The announcement that overshadowed it all, of course, was on the two-child cap. It will be scrapped in Scotland by “early 2026,” Robison told us. What’s not to like?
This disgusting Tory policy leaves 15,000 children in Scotland languishing in poverty because their mothers cannot prove they were conceived in rape.
There is no legitimate argument in the policy’s defence, and those in the Labour government who argue it must stay to keep budgets in check, or — in some ways worse — that it is terrible but must stay until a new benefits system is devised, should hang their heads in shame, or even better, resign.
I’ll reserve judgement on the SNP’s announcement, but at least they have now accepted something can be done, even if they have allocated not a single penny to its mitigation and tied themselves into not raising taxes later on to help pay for it either.
For seven years, they have denied action was possible, moving through the five stages of grief for governments who mourn having to actually do something about anything — denial, anger, bargaining, embarrassment, and acceptance.
The process moved slightly faster on the bedroom tax; it took only two years, which included then finance secretary John Swinney in his angry phase telling MSPs it shouldn’t be mitigated because it would “let the Tories off the hook.”

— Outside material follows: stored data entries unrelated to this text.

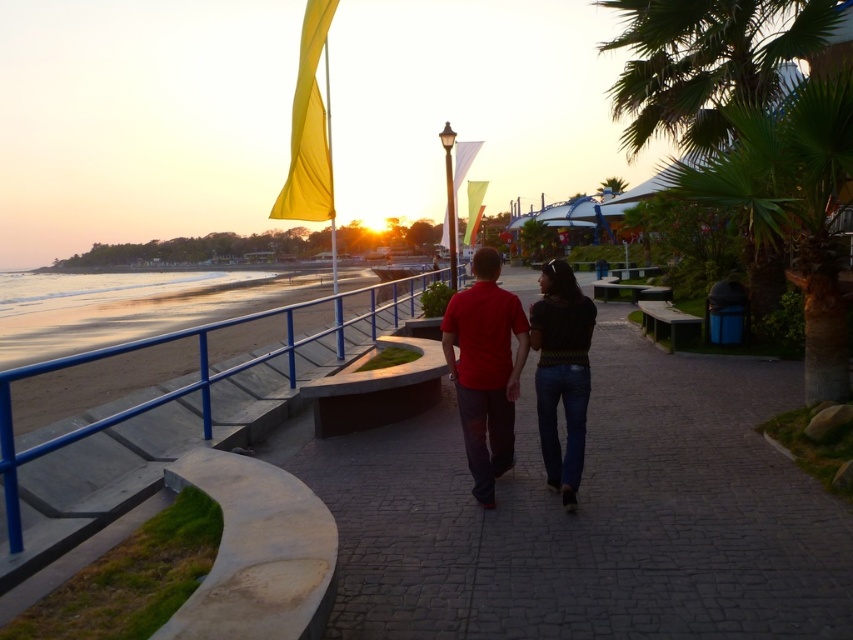
Does smooth concrete pavement at center have a smaller size compared to matte red shirt at center?

No, smooth concrete pavement at center is not smaller than matte red shirt at center.

Which is more to the left, smooth concrete pavement at center or matte red shirt at center?

Positioned to the left is matte red shirt at center.

Find the location of a particular element. smooth concrete pavement at center is located at coordinates click(x=593, y=516).

Locate an element on the screen. smooth concrete pavement at center is located at coordinates (593, 516).

Does green leafy palm tree at upper right come behind matte red shirt at center?

Yes, green leafy palm tree at upper right is behind matte red shirt at center.

This screenshot has height=640, width=853. Find the location of `green leafy palm tree at upper right`. green leafy palm tree at upper right is located at coordinates (750, 136).

Where is `green leafy palm tree at upper right`? Image resolution: width=853 pixels, height=640 pixels. green leafy palm tree at upper right is located at coordinates (750, 136).

Is point (590, 371) in front of point (561, 486)?

No, (590, 371) is behind (561, 486).

Between point (605, 490) and point (569, 378), which one is positioned behind?

The point (605, 490) is more distant.

Is point (457, 625) positioned after point (575, 298)?

No.

This screenshot has height=640, width=853. Find the location of `smooth concrete pavement at center`. smooth concrete pavement at center is located at coordinates (593, 516).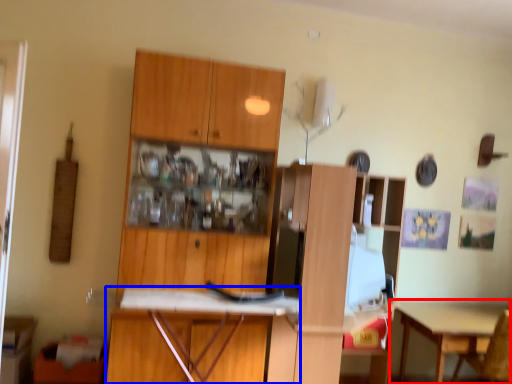
Question: Which object appears closest to the camera in this image, table (highlighted by a red box) or desk (highlighted by a blue box)?

Choices:
 (A) table
 (B) desk

Answer: (B)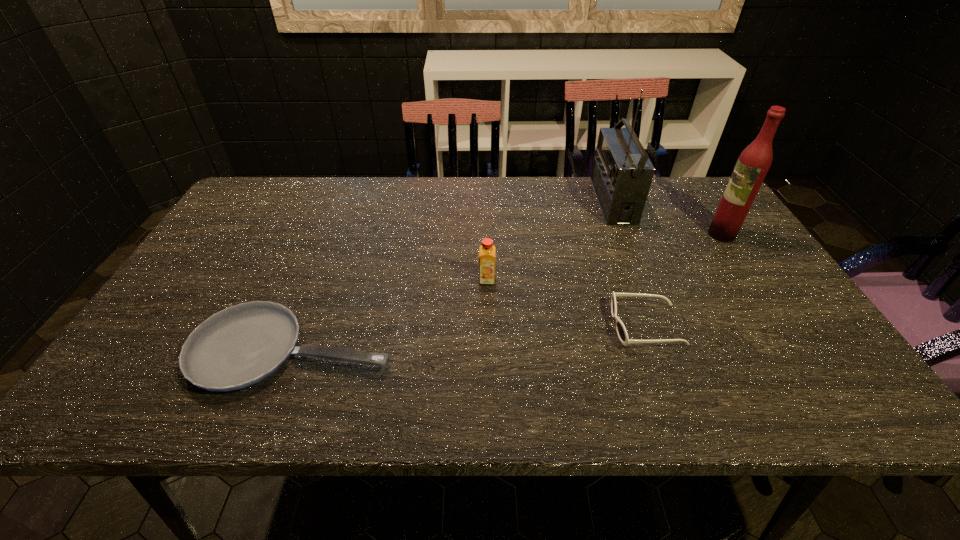
Where is `free spot between the sunglasses and the radio receiver`? The image size is (960, 540). free spot between the sunglasses and the radio receiver is located at coordinates (629, 264).

Identify the location of vacant space in between the third shortest object and the rightmost object. The image size is (960, 540). (x=604, y=257).

At what (x,y) coordinates should I click in order to perform the action: click on vacant point located between the shortest object and the liquor. Please return your answer as a coordinate pair (x, y). The width and height of the screenshot is (960, 540). Looking at the image, I should click on (507, 292).

The height and width of the screenshot is (540, 960). In order to click on vacant region between the liquor and the leftmost object in this screenshot , I will do `click(507, 292)`.

This screenshot has height=540, width=960. I want to click on vacant region between the farthest object and the sunglasses, so click(629, 264).

What are the coordinates of `blank region between the frying pan and the rightmost object` in the screenshot? It's located at (507, 292).

The image size is (960, 540). I want to click on vacant area between the orange juice and the radio receiver, so click(x=550, y=240).

Find the location of `vacant area between the second object from left to right and the radio receiver`. vacant area between the second object from left to right and the radio receiver is located at coordinates (550, 240).

The width and height of the screenshot is (960, 540). I want to click on vacant area between the second shortest object and the shortest object, so click(x=469, y=338).

Find the location of `the second closest object relative to the sunglasses`. the second closest object relative to the sunglasses is located at coordinates (755, 160).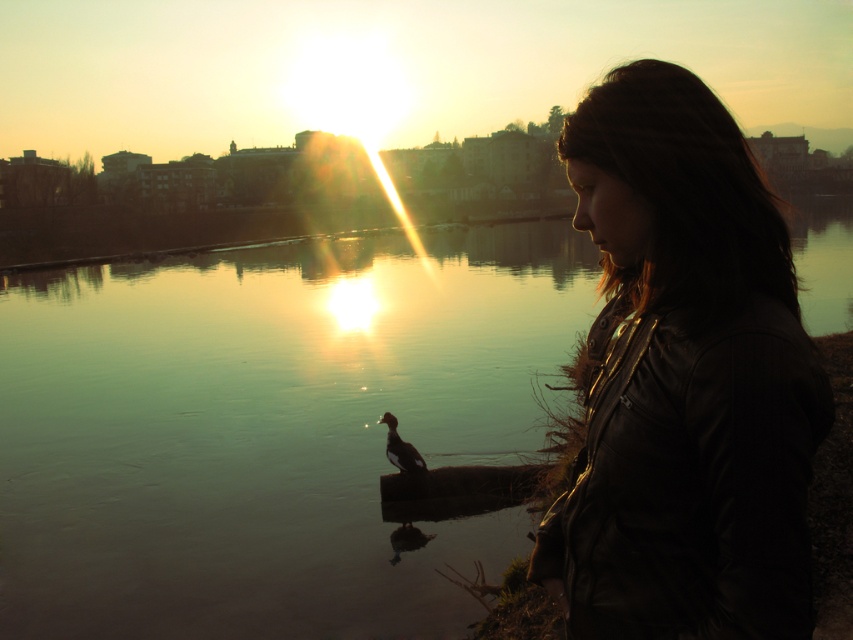
Is greenish water at center to the right of dark brown feathers at center from the viewer's perspective?

Correct, you'll find greenish water at center to the right of dark brown feathers at center.

Is point (262, 355) behind point (395, 456)?

That is True.

Does point (318, 262) come farther from viewer compared to point (422, 474)?

Yes.

At what (x,y) coordinates should I click in order to perform the action: click on greenish water at center. Please return your answer as a coordinate pair (x, y). The height and width of the screenshot is (640, 853). Looking at the image, I should click on click(268, 429).

Which of these two, greenish water at center or leather jacket at right, stands shorter?

With less height is leather jacket at right.

Does greenish water at center have a greater width compared to leather jacket at right?

Yes.

This screenshot has height=640, width=853. I want to click on greenish water at center, so click(268, 429).

Between point (740, 410) and point (398, 451), which one is positioned in front?

Point (740, 410)

Describe the element at coordinates (683, 380) in the screenshot. This screenshot has width=853, height=640. I see `leather jacket at right` at that location.

Which is behind, point (610, 164) or point (392, 426)?

Point (392, 426)

Identify the location of leather jacket at right. point(683,380).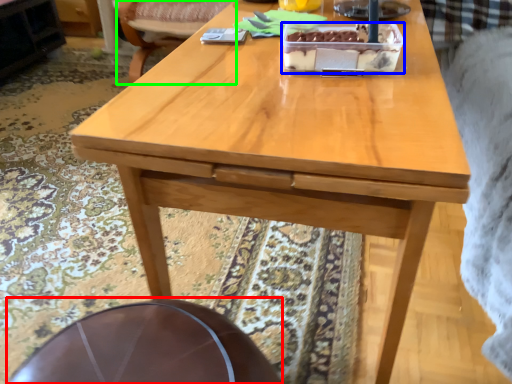
Question: Based on their relative distances, which object is farther from round table (highlighted by a red box)? Choose from cake (highlighted by a blue box) and chair (highlighted by a green box).

Choices:
 (A) cake
 (B) chair

Answer: (B)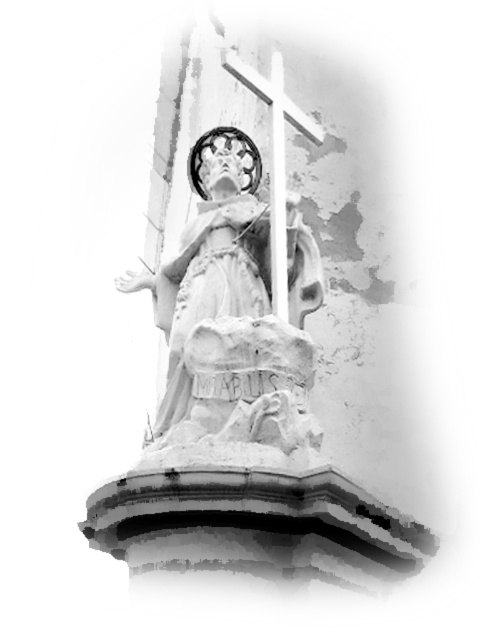
Can you confirm if white stone statue at center is positioned to the left of white smooth cross at center?

Correct, you'll find white stone statue at center to the left of white smooth cross at center.

Based on the photo, who is more distant from viewer, (228, 449) or (278, 164)?

Point (278, 164)

At what (x,y) coordinates should I click in order to perform the action: click on white stone statue at center. Please return your answer as a coordinate pair (x, y). The width and height of the screenshot is (480, 640). Looking at the image, I should click on (233, 321).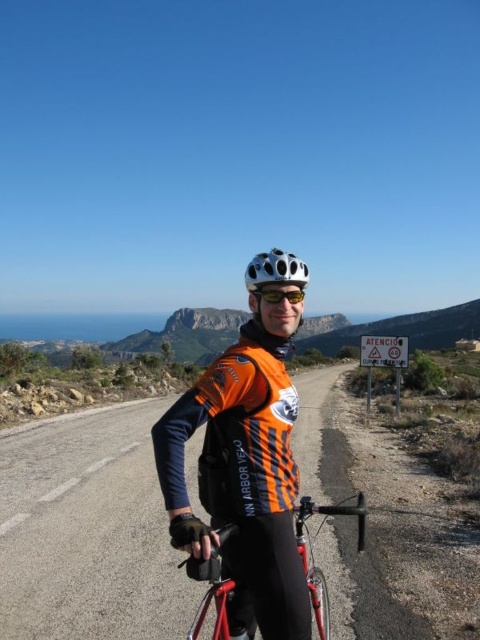
Does shiny red bicycle at center appear over white matte helmet at center?

Actually, shiny red bicycle at center is below white matte helmet at center.

Does point (358, 541) come closer to viewer compared to point (296, 291)?

No.

Between point (202, 576) and point (256, 259), which one is positioned behind?

The point (256, 259) is behind.

The height and width of the screenshot is (640, 480). I want to click on shiny red bicycle at center, so coord(312,554).

Where is `white matte helmet at center`? The width and height of the screenshot is (480, 640). white matte helmet at center is located at coordinates (276, 291).

Does white matte helmet at center appear over white matte bicycle helmet at center?

No.

Does point (272, 252) lie behind point (254, 284)?

Yes, point (272, 252) is behind point (254, 284).

This screenshot has width=480, height=640. What are the coordinates of `white matte helmet at center` in the screenshot? It's located at (276, 291).

Does point (348, 508) lie in front of point (287, 282)?

Yes, it is.

Does shiny red bicycle at center appear on the left side of white matte bicycle helmet at center?

Correct, you'll find shiny red bicycle at center to the left of white matte bicycle helmet at center.

Measure the distance between point (305, 573) and camera.

They are 2.75 meters apart.

This screenshot has height=640, width=480. Find the location of `shiny red bicycle at center`. shiny red bicycle at center is located at coordinates (312, 554).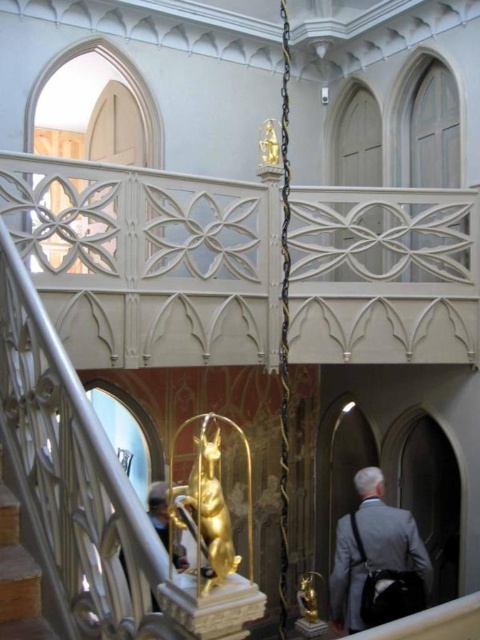
Between gray fabric coat at lower right and wooden at lower left, which one appears on the right side from the viewer's perspective?

gray fabric coat at lower right is more to the right.

Is gray fabric coat at lower right smaller than wooden at lower left?

Actually, gray fabric coat at lower right might be larger than wooden at lower left.

What do you see at coordinates (376, 561) in the screenshot? I see `gray fabric coat at lower right` at bounding box center [376, 561].

Locate an element on the screen. This screenshot has height=640, width=480. gray fabric coat at lower right is located at coordinates (376, 561).

Who is more forward, [203,426] or [33,614]?

Point [203,426] is more forward.

Locate an element on the screen. gold polished statue at center is located at coordinates (210, 504).

Find the location of a particular element. This screenshot has height=640, width=480. gold polished statue at center is located at coordinates (210, 504).

The height and width of the screenshot is (640, 480). I want to click on gold polished statue at center, so click(210, 504).

Is gray fabric coat at lower right below gold polished statue at center?

Actually, gray fabric coat at lower right is above gold polished statue at center.

Does gray fabric coat at lower right have a lesser width compared to gold polished statue at center?

No.

Is point (392, 572) positioned in front of point (201, 573)?

No.

This screenshot has width=480, height=640. I want to click on gray fabric coat at lower right, so click(x=376, y=561).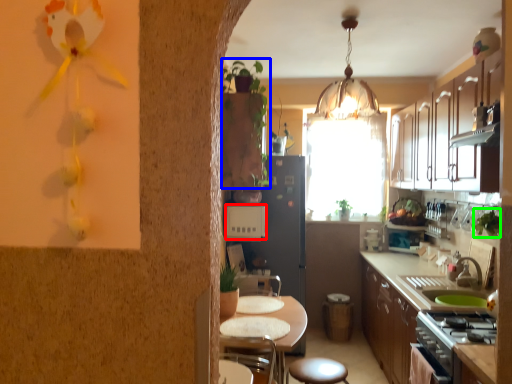
Question: Which is farther away from appliance (highlighted by a red box)? plant (highlighted by a blue box) or plant (highlighted by a green box)?

Choices:
 (A) plant
 (B) plant

Answer: (B)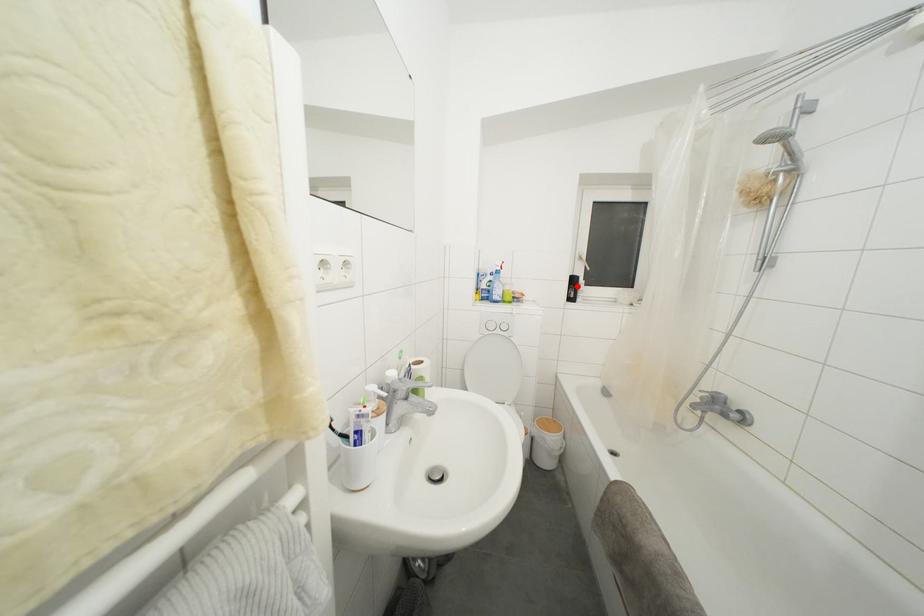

Maybe it’s an announcement made possible by Labour’s pitiful bargaining on the subject, maybe this announcement is just what’s needed to move Labour into embarrassment, maybe it’s all just cynical choreography, but if one child escapes poverty as a result, I’ll live with that.
We shall see.
Turning to head back to greater Govan, the glow of Grangemouth’s flare still haunts the sky.
Its fate, and those of its workers, still in the hands of a market which SNP, Labour, and Tory governments before them assure us cannot be bucked.
They haven’t made it out of denial yet, but they better get their act together before their negligence creates another ghost town. Grangemouth can’t wait seven years.